» **Your objective**
Please copy out the listing below word for word, leaving out the pictures.

Start of Material for this exercise

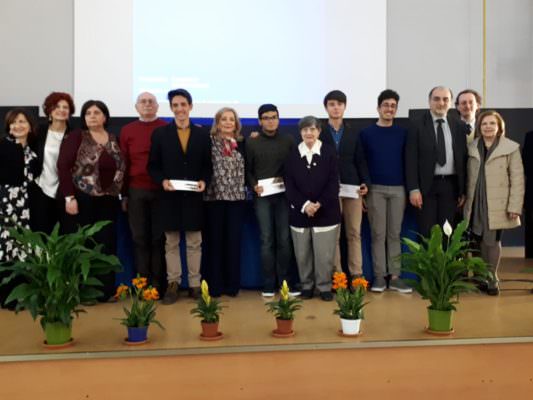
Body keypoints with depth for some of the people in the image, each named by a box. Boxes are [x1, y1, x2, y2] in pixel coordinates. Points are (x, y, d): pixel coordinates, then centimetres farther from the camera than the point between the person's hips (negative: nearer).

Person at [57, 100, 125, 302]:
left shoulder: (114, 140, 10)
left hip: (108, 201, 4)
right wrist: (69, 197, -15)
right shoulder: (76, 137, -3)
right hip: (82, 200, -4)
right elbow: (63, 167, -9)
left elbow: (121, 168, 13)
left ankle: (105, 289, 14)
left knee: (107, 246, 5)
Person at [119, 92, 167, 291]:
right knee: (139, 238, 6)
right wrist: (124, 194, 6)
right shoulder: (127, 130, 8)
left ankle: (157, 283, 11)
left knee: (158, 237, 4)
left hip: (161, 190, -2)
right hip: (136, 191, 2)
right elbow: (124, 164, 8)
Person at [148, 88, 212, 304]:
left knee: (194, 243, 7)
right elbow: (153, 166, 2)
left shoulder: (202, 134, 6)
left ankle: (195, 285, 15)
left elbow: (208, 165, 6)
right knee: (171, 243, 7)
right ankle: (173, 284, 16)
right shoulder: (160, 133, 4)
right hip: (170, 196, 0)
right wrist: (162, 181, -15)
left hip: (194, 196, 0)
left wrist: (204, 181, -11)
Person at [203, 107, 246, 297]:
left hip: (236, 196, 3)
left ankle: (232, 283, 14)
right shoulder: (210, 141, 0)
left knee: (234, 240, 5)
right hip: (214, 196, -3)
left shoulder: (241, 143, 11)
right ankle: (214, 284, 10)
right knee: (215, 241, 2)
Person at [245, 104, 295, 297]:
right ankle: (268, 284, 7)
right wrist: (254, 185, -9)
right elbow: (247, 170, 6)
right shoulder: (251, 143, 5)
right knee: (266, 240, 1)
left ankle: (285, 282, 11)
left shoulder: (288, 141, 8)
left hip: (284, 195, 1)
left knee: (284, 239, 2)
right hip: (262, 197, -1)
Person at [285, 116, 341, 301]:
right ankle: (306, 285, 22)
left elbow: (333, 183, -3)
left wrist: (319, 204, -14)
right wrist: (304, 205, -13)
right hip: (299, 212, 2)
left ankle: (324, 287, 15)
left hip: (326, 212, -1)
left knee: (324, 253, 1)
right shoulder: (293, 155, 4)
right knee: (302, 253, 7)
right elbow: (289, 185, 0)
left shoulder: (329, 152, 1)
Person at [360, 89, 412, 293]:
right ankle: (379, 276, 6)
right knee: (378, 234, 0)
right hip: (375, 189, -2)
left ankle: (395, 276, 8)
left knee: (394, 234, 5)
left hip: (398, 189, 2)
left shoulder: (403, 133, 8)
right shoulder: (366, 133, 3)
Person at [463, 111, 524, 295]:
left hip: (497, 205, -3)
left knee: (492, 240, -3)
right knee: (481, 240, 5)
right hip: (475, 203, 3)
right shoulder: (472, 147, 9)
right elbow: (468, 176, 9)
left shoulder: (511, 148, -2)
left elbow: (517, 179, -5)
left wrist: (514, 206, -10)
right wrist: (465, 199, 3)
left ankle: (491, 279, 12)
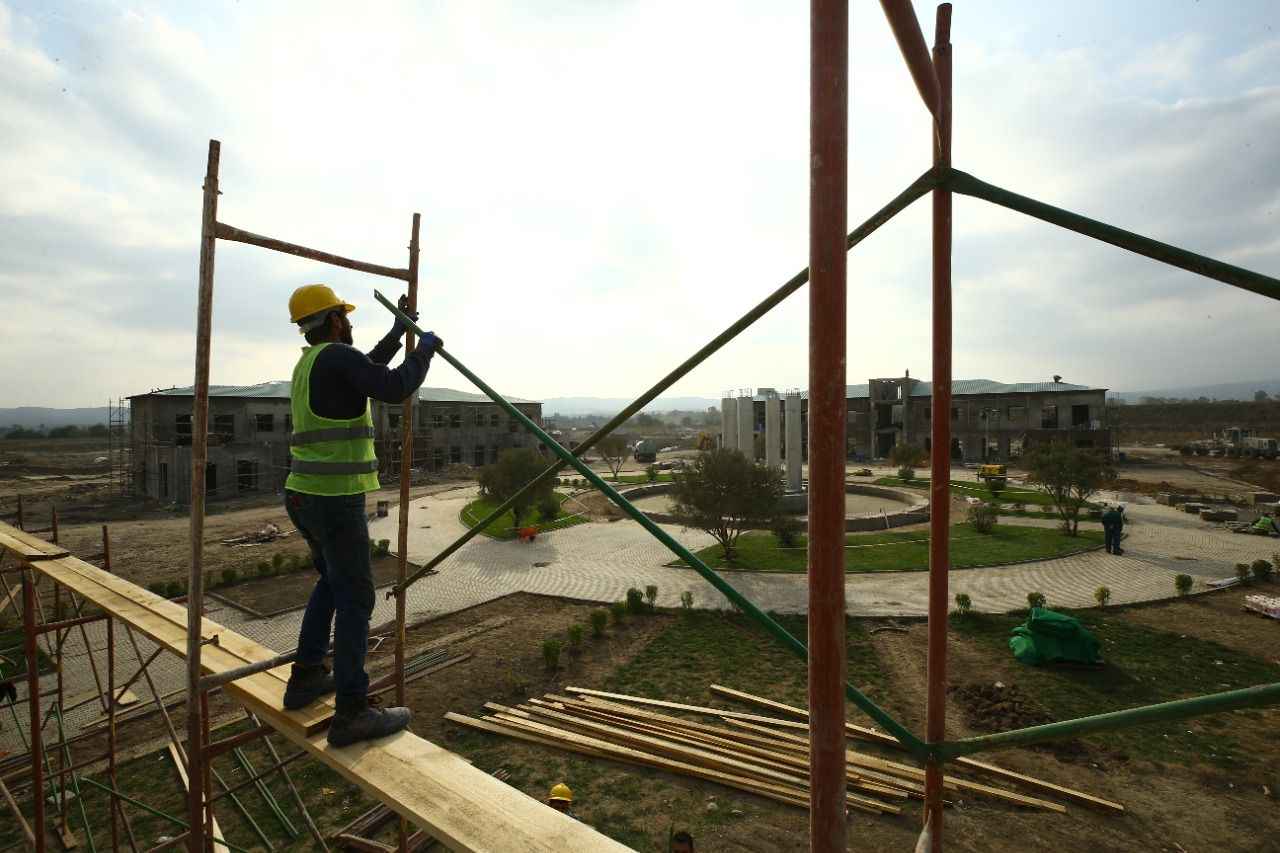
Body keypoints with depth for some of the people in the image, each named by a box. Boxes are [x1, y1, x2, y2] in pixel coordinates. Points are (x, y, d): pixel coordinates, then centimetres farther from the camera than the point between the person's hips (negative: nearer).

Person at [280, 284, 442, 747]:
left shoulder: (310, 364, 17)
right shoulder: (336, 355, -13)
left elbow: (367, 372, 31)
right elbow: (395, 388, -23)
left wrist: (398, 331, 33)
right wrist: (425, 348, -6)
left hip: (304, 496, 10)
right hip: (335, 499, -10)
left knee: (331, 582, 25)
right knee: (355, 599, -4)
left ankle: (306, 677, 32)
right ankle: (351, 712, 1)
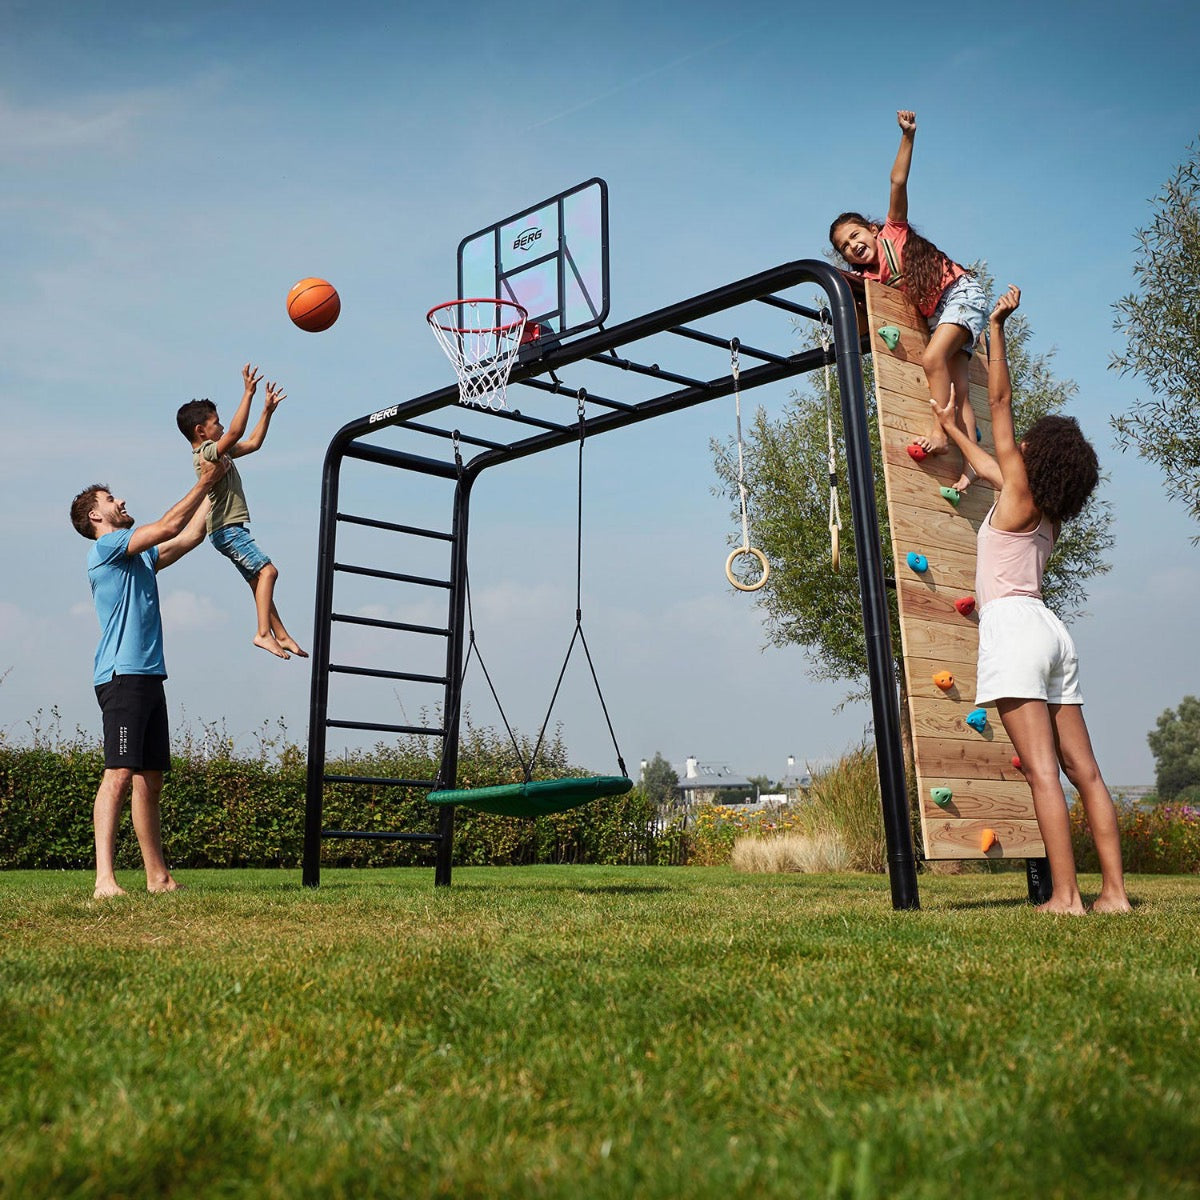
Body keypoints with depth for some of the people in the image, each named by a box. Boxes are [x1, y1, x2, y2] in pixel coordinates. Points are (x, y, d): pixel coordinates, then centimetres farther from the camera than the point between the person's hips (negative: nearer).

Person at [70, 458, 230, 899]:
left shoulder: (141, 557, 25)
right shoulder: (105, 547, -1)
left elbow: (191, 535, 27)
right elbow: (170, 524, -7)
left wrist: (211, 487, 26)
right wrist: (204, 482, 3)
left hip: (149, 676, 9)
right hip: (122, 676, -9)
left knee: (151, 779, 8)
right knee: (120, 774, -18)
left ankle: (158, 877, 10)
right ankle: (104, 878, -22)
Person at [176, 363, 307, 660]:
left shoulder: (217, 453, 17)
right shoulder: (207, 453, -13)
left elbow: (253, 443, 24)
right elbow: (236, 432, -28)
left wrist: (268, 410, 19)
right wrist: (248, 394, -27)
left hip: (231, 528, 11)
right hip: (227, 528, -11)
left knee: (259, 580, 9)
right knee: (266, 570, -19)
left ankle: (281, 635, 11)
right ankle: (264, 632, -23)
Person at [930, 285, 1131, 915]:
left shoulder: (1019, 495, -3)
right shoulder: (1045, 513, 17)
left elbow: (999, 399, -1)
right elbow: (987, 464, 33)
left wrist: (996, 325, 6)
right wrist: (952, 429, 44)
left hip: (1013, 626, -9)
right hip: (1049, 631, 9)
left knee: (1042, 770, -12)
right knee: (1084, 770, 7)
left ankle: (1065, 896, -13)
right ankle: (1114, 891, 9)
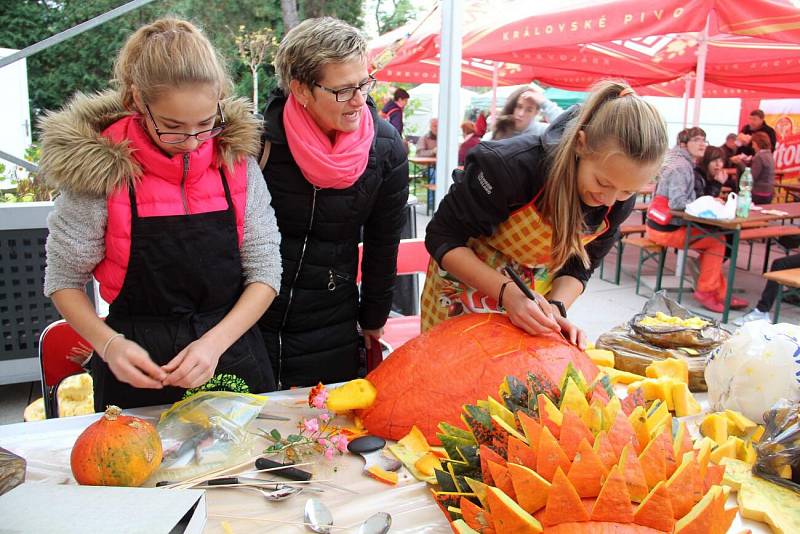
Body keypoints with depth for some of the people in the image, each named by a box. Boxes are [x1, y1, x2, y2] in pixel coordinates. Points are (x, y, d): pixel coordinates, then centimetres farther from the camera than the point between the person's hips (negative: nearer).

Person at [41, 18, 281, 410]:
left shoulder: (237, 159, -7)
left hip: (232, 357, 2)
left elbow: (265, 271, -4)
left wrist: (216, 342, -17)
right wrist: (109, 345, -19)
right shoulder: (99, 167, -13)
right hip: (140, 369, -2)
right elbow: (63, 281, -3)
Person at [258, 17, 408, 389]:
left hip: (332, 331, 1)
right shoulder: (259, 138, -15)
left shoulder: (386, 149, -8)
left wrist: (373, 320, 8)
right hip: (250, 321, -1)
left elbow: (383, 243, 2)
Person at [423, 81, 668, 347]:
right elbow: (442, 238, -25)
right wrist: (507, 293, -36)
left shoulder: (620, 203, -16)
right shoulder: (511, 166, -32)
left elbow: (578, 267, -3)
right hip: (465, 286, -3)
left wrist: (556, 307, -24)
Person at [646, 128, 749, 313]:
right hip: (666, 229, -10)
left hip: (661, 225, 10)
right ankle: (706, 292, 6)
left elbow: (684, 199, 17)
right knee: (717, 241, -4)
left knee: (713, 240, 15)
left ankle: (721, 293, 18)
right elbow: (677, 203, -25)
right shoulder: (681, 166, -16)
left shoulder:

End of Material for this exercise

» **Output for this task**
Body keypoints with depth for some of the people in the image, each named by a box. Boxes are [x1, y1, x2, y2] in pixel coordinates. Points are (x, y, d): pixel coordinates, then centimetres farther from the camera than the point between the person's hips (negative: nearer).

Person at [57, 100, 125, 302]:
left shoulder: (114, 140, 10)
left hip: (108, 201, 4)
right wrist: (69, 197, -15)
right shoulder: (76, 137, -3)
right hip: (82, 200, -4)
right elbow: (63, 167, -9)
left elbow: (121, 168, 13)
left ankle: (105, 289, 14)
left knee: (107, 246, 5)
Person at [119, 92, 167, 291]:
right knee: (139, 238, 6)
right wrist: (124, 194, 6)
right shoulder: (127, 130, 8)
left ankle: (157, 283, 11)
left knee: (158, 237, 4)
left hip: (161, 190, -2)
right hip: (136, 191, 2)
right elbow: (124, 164, 8)
Person at [148, 88, 212, 304]:
left knee: (194, 243, 7)
right elbow: (153, 166, 2)
left shoulder: (202, 134, 6)
left ankle: (195, 285, 15)
left elbow: (208, 165, 6)
right knee: (171, 243, 7)
right ankle: (173, 284, 16)
right shoulder: (160, 133, 4)
right hip: (170, 196, 0)
right wrist: (162, 181, -15)
left hip: (194, 196, 0)
left wrist: (204, 181, -11)
Person at [203, 107, 246, 297]:
left hip: (236, 196, 3)
left ankle: (232, 283, 14)
right shoulder: (210, 141, 0)
left knee: (234, 240, 5)
right hip: (214, 196, -3)
left shoulder: (241, 143, 11)
right ankle: (214, 284, 10)
right knee: (215, 241, 2)
Person at [245, 104, 295, 297]:
right ankle: (268, 284, 7)
right wrist: (254, 185, -9)
right elbow: (247, 170, 6)
right shoulder: (251, 143, 5)
right knee: (266, 240, 1)
left ankle: (285, 282, 11)
left shoulder: (288, 141, 8)
left hip: (284, 195, 1)
left knee: (284, 239, 2)
right hip: (262, 197, -1)
Person at [285, 116, 341, 301]:
right ankle: (306, 285, 22)
left elbow: (333, 183, -3)
left wrist: (319, 204, -14)
right wrist: (304, 205, -13)
right hip: (299, 212, 2)
left ankle: (324, 287, 15)
left hip: (326, 212, -1)
left knee: (324, 253, 1)
right shoulder: (293, 155, 4)
right knee: (302, 253, 7)
right elbow: (289, 185, 0)
left shoulder: (329, 152, 1)
Person at [360, 89, 412, 293]:
right ankle: (379, 276, 6)
right knee: (378, 234, 0)
right hip: (375, 189, -2)
left ankle: (395, 276, 8)
left knee: (394, 234, 5)
left hip: (398, 189, 2)
left shoulder: (403, 133, 8)
right shoulder: (366, 133, 3)
Person at [463, 111, 524, 295]:
left hip: (497, 205, -3)
left knee: (492, 240, -3)
right knee: (481, 240, 5)
right hip: (475, 203, 3)
right shoulder: (472, 147, 9)
right elbow: (468, 176, 9)
left shoulder: (511, 148, -2)
left elbow: (517, 179, -5)
left wrist: (514, 206, -10)
right wrist: (465, 199, 3)
left ankle: (491, 279, 12)
Body keypoints with depth for some of the people in the image, each named by a box. Boxes are [x1, y1, x2, y2] in pixel coordinates. Points are (x, y, d): pixel coordinates, then centimetres farther from the camera than the point between the person's hips (negative: nearer).

Person at [280, 284, 442, 747]:
left shoulder: (310, 364, 17)
right shoulder: (336, 355, -13)
left elbow: (367, 372, 31)
right elbow: (395, 388, -23)
left wrist: (398, 331, 33)
right wrist: (425, 348, -6)
left hip: (304, 496, 10)
right hip: (335, 499, -10)
left knee: (331, 582, 25)
right knee: (355, 599, -4)
left ankle: (306, 677, 32)
right ankle: (351, 712, 1)
Body keypoints with depth for some of the people in the image, each named by a box. Boxes are [x1, y1, x2, y2] in pixel coordinates. Points are (x, y, d): pixel coordinates, then centimetres farther from the camera than the point between the person's hips (negative: nearer).

Person at [70, 458, 230, 899]:
left shoulder: (141, 557, 25)
right shoulder: (105, 547, -1)
left elbow: (191, 535, 27)
right elbow: (170, 524, -7)
left wrist: (211, 487, 26)
right wrist: (204, 482, 3)
left hip: (149, 676, 9)
right hip: (122, 676, -9)
left knee: (151, 779, 8)
right knee: (120, 774, -18)
left ankle: (158, 877, 10)
right ankle: (104, 878, -22)
Person at [176, 363, 307, 660]:
left shoulder: (217, 453, 17)
right shoulder: (207, 453, -13)
left elbow: (253, 443, 24)
right elbow: (236, 432, -28)
left wrist: (268, 410, 19)
right wrist: (248, 394, -27)
left hip: (231, 528, 11)
right hip: (227, 528, -11)
left knee: (259, 580, 9)
right knee: (266, 570, -19)
left ankle: (281, 635, 11)
right ankle: (264, 632, -23)
Person at [930, 285, 1131, 915]:
left shoulder: (1019, 495, -3)
right shoulder: (1045, 513, 17)
left elbow: (999, 399, -1)
right elbow: (987, 464, 33)
left wrist: (996, 325, 6)
right wrist: (952, 429, 44)
left hip: (1013, 626, -9)
right hip: (1049, 631, 9)
left knee: (1042, 770, -12)
right knee: (1084, 770, 7)
left ankle: (1065, 896, -13)
right ankle: (1114, 891, 9)
Body keypoints with depth for some of the people in the image, each named by a box. Boxes are [x1, y1, x2, y2] in pixel coordinates. Points are (x, y, d): pixel coordinates, then centimetres farther from the camera than the point between the person's hips (negative: nearer).

Person at [41, 18, 281, 410]:
left shoulder: (237, 159, -7)
left hip: (232, 357, 2)
left elbow: (265, 271, -4)
left wrist: (216, 342, -17)
right wrist: (109, 345, -19)
right shoulder: (99, 167, -13)
right hip: (140, 369, -2)
right elbow: (63, 281, -3)
Person at [258, 17, 408, 389]:
left hip: (332, 331, 1)
right shoulder: (259, 138, -15)
left shoulder: (386, 149, -8)
left wrist: (373, 320, 8)
right hip: (250, 321, -1)
left elbow: (383, 243, 2)
Person at [423, 81, 668, 347]:
right elbow: (442, 238, -25)
right wrist: (507, 293, -36)
left shoulder: (620, 203, -16)
right shoulder: (511, 166, -32)
left elbow: (578, 267, -3)
right hip: (465, 286, -3)
left wrist: (556, 307, -24)
Person at [646, 128, 749, 313]:
right hip: (666, 229, -10)
left hip: (661, 225, 10)
right ankle: (706, 292, 6)
left elbow: (684, 199, 17)
right knee: (717, 241, -4)
left knee: (713, 240, 15)
left ankle: (721, 293, 18)
right elbow: (677, 203, -25)
right shoulder: (681, 166, -16)
left shoulder:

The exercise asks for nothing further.